Tidal Lagoon Swansea Bay


Tidal Lagoon Swansea Bay was a proposed tidal lagoon power plant that was to be constructed in Swansea Bay off the south coast of Wales, United Kingdom. The plan in its current form has been rejected by the UK Government.
If built, the project would have become the world's first tidal lagoon power plant; other types of tidal power plants do exist.
In June 2018 the Secretary of State for Business, Energy and Industrial Strategy announced that the Government would not approve the plan, but other options to enable the proposal to go ahead are reportedly still being explored.

Proposed scheme

According to the company's plans, Tidal Lagoon Swansea Bay could operate 14 hours per day with a maximum output of 320 MW, and power the equivalent of around 155,000 homes. There are different ways to evaluate tidal energy output. The Government considered intermittency due to the tides and that the Tidal Lagoon Swansea Bay would have had a load factor of 19% compared to around 50% for offshore wind power. However, as the monthly variation is predictable Tidal Lagoon energy could allow reduction in the amount of energy generated by gas-fired power plants. For the construction period the Tidal Lagoon Swansea Bay would have sustained over 2,200 construction and manufacturing jobs, but in operation only require 28 workers per year for the station's life. The Hendry Review also considered the economic impact of two additional tidal lagoons: "Cardiff could support five times more total direct FTEs than ; Colwyn Bay could support six times more ".

...just as gas plants and wind farms only create a small number of long-term jobs. The issue here was can we start a new global industry from the UK? Swansea would just be the start. Selective quotes from my Review do not enable us to have a proper debate.

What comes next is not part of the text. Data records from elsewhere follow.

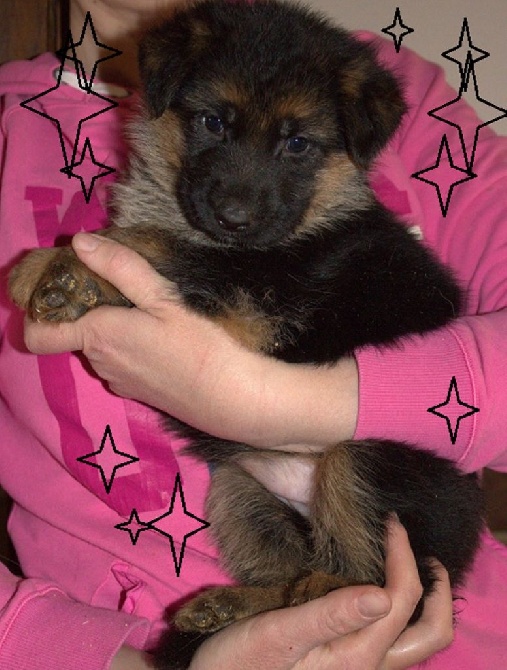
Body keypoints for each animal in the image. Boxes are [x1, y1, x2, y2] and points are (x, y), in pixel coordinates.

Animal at [8, 0, 484, 668]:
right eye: (213, 122)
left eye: (298, 143)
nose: (234, 218)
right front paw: (57, 270)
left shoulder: (260, 306)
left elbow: (163, 248)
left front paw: (52, 269)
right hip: (239, 490)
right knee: (282, 573)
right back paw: (232, 610)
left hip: (371, 457)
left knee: (385, 586)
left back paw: (329, 593)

It would be constructed to withstand 500-year-storms and to function as a coastline protection against storms and floods.
The project was named as part of the UK Government's 2014 National Infrastructure Plan and was granted planning permission by the Department for Energy and Climate Change in June 2015. In early June 2018 the Welsh Government offered to invest £200 million to improve the project's difficult business case.
On 25 June 2018 the Department for Business, Energy and Industrial Strategy rejected a contract for difference electricity purchasing agreement necessary to fund the £1.3 billion proposal. The main reason given was that there was little cost reductions potential for future lagoons, and a series of lagoons would cost the average electricity consumer an additional £700 by between 2031 and 2050 compared to a mix of offshore wind and nuclear power projects. The value for money calculation applied included the cost of all six of the proposed lagoons in the 35-year cost comparison. A House of Commons Briefing Paper has tried to provide some context for MPs following the conflicting statements and views regarding the facts around tidal lagoons, the Swansea Bay proposal, and its rejection by the UK Government.
The calculations and assumptions made by the BEIS which lie behind the rejection of the plan have been challenged by the company behind the proposal in an independently audited riposte which intimates that misleading statements were put to the Parliamentary Joint Select Committee. The BEIS responded that the figures used are out of date. The first report by the National Infrastructure Commission published on 11 July 2018 appears to exclude the role of any form of tidal power in the UK's future green energy mix in favour of wind, solar and electric cars based on a report by Aurora Energy Research looking at the market up to 2050. This states "Offshore wind becomes economical in the 2030s without subsidies, tidal never becomes competitive without government support". The Aurora Energy Research report also states "Amongst renewables, solar PV, onshore wind and offshore wind are the main sources of new renewables to enter economically under a carbon target. Building Tidal power requires a subsidy, but the impact on total system cost is minimal". These contrasting perspectives all use different time periods for modelling costs and benefits but a common thread is that a shorter timeframe flatters alternatives to tidal power and a longer timeframe flatters tidal power compared to its alternatives.

Proposed technology

Roman concrete was proposed as a suitable material for constructing the sea walls.

Future

In January 2017 a government-commissioned review, published by Charles Hendry, gave backing to the technology's viability and the concept of tidal generation, but not specifically to this company's commercial proposal. The economics of the Swansea Bay proposal have been criticised.
The effects on fish and wildlife were reportedly being assessed.
Soon after the proposal was rejected by the UK Government, it was reported that the company behind the plan, owned by Mark Shorrock, was £23 million in debt and had spent £37 million on the proposal. One of the investors in Tidal Lagoon Swansea Bay was Good Energy, a firm led by Shorrock's wife Juliet Davenport. In return, Good Energy took a comprehensive charge over the project's assets, giving it a uniquely privileged class of shares compared to the other ordinary investors. Further questions have arisen out of the web of Shorrock- owned companies involved in the project, such as Tidal Lagoon plc which reportedly gave a loan to Tidal Lagoon Swansea Bay plc at a 20 per cent interest rate.
However in February 2019, the Guardian reported that Swansea tidal lagoon plan has been revived – without the need for government funding. It is reported that Swansea-based Tidal Power plc has several major companies interested in buying the low-carbon electricity generated by the tide flowing through turbines in a concrete wall along Swansea bay. Property company Land Securities, Cardiff airport and developer Berkeley Group are among those to have expressed an interest in signing a power purchase agreement with the lagoon.